The plunger 26 of the switch 25 is spring loaded by a spring (not shown) that has a spring constant which is sufficient to hold the pan 19 in the horizontal position on a flat surface when the pan 19 is empty but insufficient to prevent the pan 19 from pivoting under the added weight of a predetermined amount of condensate in the pan 19 about the fulcrum provided by the two posts 22.

As condensate begins to fill the cavity of the pan 19, the weight of the condensate causes the plunger 26 to begin to depress towards an actuation point thereby allowing the pan 19 to pivot about the two posts 22 in the direction of the end of the pan 19 in which the plunger 26 is located. As the weight of the water increases, the amount of retraction of the plunger 26 into the switch 25 increases.
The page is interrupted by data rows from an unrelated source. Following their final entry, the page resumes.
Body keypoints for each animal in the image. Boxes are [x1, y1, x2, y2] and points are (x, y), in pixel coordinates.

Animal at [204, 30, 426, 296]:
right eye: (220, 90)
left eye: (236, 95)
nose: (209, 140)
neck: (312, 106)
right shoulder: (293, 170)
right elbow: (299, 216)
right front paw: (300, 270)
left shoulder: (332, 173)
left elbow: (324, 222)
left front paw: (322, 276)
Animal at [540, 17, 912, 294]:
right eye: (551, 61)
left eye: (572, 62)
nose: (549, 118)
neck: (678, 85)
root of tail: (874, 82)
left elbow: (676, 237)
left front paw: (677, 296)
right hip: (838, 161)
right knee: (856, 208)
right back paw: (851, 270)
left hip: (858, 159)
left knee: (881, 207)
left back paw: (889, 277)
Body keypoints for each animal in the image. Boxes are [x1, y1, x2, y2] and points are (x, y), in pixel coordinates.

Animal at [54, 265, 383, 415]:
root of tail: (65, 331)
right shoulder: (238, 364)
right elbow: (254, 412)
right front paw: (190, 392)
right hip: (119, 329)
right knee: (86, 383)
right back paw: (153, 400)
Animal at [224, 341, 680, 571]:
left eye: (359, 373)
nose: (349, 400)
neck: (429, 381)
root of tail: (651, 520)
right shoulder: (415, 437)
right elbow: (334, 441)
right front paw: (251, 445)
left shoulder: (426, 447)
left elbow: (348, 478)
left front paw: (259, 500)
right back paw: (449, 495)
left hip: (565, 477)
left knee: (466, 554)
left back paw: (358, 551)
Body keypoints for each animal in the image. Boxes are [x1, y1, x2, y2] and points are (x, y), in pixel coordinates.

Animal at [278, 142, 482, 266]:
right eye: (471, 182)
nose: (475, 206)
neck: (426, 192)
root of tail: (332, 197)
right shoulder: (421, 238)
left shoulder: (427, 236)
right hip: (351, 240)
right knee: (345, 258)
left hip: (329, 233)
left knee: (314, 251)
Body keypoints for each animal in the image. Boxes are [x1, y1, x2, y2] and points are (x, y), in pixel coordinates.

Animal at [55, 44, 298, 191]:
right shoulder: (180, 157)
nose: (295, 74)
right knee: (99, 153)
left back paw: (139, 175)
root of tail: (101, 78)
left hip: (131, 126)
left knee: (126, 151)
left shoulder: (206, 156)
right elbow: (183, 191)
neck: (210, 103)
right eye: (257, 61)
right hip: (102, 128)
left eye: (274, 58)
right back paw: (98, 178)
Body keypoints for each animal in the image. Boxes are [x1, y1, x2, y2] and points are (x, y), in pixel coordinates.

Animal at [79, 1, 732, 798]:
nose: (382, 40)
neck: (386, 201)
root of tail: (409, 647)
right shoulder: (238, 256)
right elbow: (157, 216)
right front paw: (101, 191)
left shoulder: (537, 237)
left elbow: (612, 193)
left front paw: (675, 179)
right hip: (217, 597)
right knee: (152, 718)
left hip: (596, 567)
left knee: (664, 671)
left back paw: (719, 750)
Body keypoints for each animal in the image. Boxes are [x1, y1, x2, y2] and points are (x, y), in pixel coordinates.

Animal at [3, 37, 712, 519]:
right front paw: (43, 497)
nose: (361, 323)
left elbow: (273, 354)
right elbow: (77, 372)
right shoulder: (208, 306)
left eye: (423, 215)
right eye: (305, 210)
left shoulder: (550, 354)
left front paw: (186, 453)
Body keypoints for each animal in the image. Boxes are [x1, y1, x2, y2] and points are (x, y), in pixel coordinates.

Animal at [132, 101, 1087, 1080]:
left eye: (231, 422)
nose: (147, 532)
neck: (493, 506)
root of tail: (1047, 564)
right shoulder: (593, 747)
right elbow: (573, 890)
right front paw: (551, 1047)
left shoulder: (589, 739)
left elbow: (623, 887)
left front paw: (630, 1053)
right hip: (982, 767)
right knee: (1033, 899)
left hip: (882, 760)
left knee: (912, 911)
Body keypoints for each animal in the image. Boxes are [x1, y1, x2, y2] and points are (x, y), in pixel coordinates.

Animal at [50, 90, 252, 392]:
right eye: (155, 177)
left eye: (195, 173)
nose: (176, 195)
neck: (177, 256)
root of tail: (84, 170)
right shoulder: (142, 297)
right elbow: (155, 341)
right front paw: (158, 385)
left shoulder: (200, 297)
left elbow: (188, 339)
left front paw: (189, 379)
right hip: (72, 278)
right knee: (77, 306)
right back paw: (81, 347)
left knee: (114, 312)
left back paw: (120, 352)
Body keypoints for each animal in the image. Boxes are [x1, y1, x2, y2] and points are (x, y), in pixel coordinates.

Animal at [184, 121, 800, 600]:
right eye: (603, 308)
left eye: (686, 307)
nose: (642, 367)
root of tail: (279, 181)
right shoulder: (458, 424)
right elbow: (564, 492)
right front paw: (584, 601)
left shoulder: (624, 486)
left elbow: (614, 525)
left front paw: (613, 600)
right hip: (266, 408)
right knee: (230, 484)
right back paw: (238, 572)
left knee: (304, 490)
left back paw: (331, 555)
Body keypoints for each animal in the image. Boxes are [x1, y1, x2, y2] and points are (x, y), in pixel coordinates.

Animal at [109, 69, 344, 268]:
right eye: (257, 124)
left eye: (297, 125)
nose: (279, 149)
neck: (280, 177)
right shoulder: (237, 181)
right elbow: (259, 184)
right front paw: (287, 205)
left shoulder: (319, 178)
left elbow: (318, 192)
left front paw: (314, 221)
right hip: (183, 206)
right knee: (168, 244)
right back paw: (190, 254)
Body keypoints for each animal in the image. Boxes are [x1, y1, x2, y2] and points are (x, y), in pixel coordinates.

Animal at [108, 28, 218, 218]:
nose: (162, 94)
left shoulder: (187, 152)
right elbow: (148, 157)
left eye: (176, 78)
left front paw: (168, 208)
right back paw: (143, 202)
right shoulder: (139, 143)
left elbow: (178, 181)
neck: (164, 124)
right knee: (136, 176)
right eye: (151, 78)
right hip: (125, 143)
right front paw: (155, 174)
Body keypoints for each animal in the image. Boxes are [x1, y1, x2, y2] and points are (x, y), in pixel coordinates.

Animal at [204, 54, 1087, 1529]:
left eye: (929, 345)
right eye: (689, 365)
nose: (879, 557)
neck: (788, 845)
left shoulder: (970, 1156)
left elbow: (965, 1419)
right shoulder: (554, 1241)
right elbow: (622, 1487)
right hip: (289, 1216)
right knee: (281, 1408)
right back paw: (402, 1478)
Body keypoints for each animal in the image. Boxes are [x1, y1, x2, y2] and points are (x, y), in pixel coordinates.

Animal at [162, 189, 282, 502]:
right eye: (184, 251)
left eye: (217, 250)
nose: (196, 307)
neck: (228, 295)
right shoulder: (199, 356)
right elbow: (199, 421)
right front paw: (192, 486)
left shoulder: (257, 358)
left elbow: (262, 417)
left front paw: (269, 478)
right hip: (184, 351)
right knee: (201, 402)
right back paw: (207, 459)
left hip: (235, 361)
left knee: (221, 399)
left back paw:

Once the plunger 26 has retracted to an actuation point, the switch 25 closes and power is delivered to the heating element 10 causing the heating element 10 to heat the pan 19 and, thus, the condensate within the pan 19.

As the condensate evaporates from the pan 19, the weight of water within the pan 19 begins to decrease thereby allowing the pan to pivot under the force of the spring on the plunger 26 of the switch 25. At some point, the plunger 26 is extended from the switch 25 an amount sufficient to cause the switch 25 to “open” and, thus, interrupt the power supply to the heating element 10.

The invention thus provides a condensate evaporator that can be economically manufactured and one that requires a minimum of parts.

Claims

What is claimed is:

1. A condensate evaporator for refrigeration apparatus comprising:

a pan having a floor, upstanding walls extending from said floor to define a cavity for receiving condensate therein and a first pair of posts on an underside of said floor for pivoting of said pan on a surface about a horizontal axis passing through said posts towards one end of said pan under the weight of condensate in said cavity;

a heating element integral with said floor for heating condensate in said cavity to a point of evaporation;

a plunger type push button switch mounted at said one end of said pan, said switch having a movably mounted plunger for movement between an extended position corresponding to a raised position of said end of said pan relative to said surface and a retracted position corresponding to a lowered position of said end of said pan relative to said surface; and

an electrical circuit electrically connecting said heating element and said switch to an electrical supply whereby electrical power is supplied to said heating element with said plunger in said retracted position thereof and electrical supply is interrupted to said heating element with said plunger in said extended position thereof.

2. The condensate evaporator as set forth in claim 1 further comprising a second pair of posts on said underside of said pan, each said post of said second pair of posts being disposed at a corner of said pan and being of shorter length than said first pair of posts.

3. The condensate evaporator as set forth in claim 2 wherein said heating element includes a U-shaped copper tube within said floor of said pan and an electrically conductive wire extending through said tube and having each end thereof extending from said pan and connected to said electrical circuit.

4. The condensate evaporator as set forth in claim 3 wherein said wire is coiled within said tube.